On that rare occasion where you have enough energy and feel well enough to go out with some friends or your family, but you’re torn on what to do, because you have a test in school tomorrow, or have been struggling with too much on your plate at work and should really work overtime, do yourself a favor. Live in the moment. Realize that not getting that A+ won’t make a huge impact on your grade; and realize that you avoiding your work for one more day won’t make a huge difference. Don’t think about what impact this decision will have in the days, weeks, months to come because chances are it has no impact that far into the future. Sometimes, we must stop striving to go above and beyond in everything we do, but shift our focus on making ourselves happy. I’m not saying school and work shouldn’t be a priority. I’m simply stating that your overall well-being and happiness should be just as important. Sometimes it isn’t even a matter of choosing between one or the other, but a matter of finding a happy medium. When a good opportunity comes your way, no matter the sacrifice you may have to make if it’s going to bring you happiness jump at it. You never know when your health may take a turn for the worse and that opportunity may no longer be available to you.

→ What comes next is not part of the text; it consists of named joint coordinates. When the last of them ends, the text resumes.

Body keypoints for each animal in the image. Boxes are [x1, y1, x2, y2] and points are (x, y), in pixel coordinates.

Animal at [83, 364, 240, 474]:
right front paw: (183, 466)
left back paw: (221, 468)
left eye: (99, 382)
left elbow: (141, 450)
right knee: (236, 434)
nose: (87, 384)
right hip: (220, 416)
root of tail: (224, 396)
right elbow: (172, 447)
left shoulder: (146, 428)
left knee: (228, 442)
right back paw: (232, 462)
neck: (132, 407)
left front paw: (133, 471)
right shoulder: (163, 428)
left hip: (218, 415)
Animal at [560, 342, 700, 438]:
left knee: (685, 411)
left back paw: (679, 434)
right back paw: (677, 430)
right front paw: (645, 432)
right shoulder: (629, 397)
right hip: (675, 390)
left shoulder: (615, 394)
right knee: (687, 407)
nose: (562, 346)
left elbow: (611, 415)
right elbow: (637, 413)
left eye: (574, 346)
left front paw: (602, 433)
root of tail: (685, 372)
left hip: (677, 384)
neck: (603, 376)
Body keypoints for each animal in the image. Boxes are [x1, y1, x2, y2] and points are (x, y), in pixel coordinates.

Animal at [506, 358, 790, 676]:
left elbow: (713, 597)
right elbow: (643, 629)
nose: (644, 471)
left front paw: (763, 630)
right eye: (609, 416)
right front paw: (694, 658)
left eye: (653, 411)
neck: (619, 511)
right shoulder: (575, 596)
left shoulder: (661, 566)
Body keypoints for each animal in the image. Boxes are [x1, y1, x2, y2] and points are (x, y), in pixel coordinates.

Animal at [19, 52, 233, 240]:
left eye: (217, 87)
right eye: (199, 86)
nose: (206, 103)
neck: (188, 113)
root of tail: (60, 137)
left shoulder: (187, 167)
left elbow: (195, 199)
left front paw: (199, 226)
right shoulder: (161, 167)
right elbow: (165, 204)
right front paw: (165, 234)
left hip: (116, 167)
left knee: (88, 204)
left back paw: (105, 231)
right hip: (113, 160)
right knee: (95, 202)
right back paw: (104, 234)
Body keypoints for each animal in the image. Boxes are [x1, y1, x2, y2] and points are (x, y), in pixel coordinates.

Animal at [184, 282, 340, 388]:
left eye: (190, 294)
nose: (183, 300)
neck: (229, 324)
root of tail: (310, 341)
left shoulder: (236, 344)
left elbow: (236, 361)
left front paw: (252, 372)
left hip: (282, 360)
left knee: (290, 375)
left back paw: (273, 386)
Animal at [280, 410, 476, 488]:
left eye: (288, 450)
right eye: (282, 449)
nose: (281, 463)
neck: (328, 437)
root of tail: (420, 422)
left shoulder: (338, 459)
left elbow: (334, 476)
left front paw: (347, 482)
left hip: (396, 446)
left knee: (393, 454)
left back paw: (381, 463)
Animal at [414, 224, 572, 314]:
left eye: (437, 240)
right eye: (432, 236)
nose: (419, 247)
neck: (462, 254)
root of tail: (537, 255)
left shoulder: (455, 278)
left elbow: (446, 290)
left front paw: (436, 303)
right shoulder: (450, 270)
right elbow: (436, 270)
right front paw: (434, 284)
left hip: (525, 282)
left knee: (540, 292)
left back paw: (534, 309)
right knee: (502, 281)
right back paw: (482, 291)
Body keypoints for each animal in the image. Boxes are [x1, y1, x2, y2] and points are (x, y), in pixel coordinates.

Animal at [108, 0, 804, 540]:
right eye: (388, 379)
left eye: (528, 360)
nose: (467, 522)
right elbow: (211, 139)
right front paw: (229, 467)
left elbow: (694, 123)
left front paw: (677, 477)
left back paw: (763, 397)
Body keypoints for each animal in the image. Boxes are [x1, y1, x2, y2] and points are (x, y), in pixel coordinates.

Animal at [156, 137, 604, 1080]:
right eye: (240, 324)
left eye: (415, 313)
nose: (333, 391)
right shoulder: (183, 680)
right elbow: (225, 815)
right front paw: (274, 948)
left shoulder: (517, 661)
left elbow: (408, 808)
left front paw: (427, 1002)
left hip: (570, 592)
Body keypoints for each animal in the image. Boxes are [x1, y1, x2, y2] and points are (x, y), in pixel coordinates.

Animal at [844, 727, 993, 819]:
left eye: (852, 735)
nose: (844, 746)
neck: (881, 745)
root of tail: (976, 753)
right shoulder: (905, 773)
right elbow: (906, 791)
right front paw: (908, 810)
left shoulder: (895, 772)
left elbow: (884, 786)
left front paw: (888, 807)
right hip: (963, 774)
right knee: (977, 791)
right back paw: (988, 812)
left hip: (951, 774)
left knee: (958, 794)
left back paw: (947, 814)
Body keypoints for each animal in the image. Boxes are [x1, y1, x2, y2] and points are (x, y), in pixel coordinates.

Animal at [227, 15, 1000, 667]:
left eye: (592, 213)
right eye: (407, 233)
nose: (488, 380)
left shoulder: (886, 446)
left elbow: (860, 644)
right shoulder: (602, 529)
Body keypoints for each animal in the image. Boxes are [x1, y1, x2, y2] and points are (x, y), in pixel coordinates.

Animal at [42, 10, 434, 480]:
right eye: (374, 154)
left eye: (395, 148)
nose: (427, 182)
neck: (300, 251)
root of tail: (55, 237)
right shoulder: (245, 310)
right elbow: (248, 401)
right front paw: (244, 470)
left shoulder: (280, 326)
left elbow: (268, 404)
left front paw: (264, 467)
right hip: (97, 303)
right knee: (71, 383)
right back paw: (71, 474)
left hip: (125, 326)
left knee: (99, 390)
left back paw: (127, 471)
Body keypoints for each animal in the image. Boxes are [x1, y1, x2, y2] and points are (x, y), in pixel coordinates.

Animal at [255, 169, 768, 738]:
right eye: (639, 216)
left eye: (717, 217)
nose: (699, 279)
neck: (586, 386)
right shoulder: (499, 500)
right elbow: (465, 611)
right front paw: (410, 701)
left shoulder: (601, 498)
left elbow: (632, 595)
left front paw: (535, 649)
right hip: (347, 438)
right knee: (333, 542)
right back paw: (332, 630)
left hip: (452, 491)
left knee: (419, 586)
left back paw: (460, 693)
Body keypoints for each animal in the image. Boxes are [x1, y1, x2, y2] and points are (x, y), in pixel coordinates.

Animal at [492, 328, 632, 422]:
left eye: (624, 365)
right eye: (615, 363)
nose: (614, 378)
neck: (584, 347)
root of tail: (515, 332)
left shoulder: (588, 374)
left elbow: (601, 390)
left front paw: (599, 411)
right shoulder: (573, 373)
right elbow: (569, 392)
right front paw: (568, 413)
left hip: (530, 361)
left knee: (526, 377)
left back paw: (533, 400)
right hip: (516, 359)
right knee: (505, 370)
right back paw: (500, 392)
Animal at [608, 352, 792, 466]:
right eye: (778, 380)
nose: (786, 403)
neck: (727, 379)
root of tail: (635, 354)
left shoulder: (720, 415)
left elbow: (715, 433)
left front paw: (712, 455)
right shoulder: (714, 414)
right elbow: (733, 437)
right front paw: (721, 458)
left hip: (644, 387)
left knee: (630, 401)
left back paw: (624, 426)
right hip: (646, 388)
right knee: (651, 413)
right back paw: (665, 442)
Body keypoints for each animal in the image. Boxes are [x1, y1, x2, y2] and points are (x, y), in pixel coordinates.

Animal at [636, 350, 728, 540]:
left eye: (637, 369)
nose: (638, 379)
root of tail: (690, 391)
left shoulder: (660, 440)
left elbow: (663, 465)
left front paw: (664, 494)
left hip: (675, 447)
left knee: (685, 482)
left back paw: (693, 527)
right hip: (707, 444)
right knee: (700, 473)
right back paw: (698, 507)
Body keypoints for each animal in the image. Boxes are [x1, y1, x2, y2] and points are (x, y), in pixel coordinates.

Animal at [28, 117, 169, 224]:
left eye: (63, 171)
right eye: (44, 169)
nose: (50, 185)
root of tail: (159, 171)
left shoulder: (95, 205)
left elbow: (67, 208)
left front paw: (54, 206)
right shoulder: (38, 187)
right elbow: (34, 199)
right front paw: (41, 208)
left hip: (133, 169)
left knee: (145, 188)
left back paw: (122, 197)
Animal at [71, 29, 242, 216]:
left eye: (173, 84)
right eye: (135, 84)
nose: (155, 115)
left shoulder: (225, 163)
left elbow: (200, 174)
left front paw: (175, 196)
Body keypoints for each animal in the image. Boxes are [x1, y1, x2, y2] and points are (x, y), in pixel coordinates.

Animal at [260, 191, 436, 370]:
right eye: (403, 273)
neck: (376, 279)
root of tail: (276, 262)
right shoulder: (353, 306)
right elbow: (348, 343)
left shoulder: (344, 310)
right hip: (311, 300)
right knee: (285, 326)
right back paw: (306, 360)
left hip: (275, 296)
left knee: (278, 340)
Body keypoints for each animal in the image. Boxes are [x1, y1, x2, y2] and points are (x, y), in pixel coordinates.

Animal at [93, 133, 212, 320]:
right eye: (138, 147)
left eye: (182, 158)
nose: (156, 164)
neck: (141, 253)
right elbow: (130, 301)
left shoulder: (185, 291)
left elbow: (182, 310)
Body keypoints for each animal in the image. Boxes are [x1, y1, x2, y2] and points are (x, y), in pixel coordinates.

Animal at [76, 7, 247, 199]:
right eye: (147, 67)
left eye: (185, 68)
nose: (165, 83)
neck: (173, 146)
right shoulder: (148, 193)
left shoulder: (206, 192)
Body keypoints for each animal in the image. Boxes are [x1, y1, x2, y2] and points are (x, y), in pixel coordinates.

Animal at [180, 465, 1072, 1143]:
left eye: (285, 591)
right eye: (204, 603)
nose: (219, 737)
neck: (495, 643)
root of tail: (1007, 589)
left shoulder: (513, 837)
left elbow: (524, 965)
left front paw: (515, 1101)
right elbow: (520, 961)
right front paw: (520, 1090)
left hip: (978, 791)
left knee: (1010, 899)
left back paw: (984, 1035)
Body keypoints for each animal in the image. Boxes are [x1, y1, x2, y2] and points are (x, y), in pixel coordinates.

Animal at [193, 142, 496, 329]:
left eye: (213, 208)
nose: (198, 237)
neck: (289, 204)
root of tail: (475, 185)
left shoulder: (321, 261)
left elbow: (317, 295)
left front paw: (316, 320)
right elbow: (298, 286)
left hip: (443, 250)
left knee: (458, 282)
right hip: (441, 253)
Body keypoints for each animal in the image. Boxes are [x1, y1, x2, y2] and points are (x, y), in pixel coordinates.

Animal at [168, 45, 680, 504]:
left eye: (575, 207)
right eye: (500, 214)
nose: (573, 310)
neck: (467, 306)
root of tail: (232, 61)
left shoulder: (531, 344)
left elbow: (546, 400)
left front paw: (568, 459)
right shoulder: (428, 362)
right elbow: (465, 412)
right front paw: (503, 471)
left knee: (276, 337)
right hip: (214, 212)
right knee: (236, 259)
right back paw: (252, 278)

You, a CRPS Warrior, go through and have lost too much to lose your happiness too. Maybe there is no pill we can take or treatment to cure us, but I can assure you that happiness can go a long way and make this life you live a whole lot easier. This is one thing that you can do to truly help yourself. So next time you say “What if?” or “I can’t, I have a lot of work” or “I wish I could, but I really should _______” , smack some sense into yourself and treat yourself to something you deserve. Never lose touch with what brings you true happiness. After all, we never know what the future may bring and I’m sure you would hate to look back at your life and have regrets. Live in the moment it truly is the best medicine you can give yourself.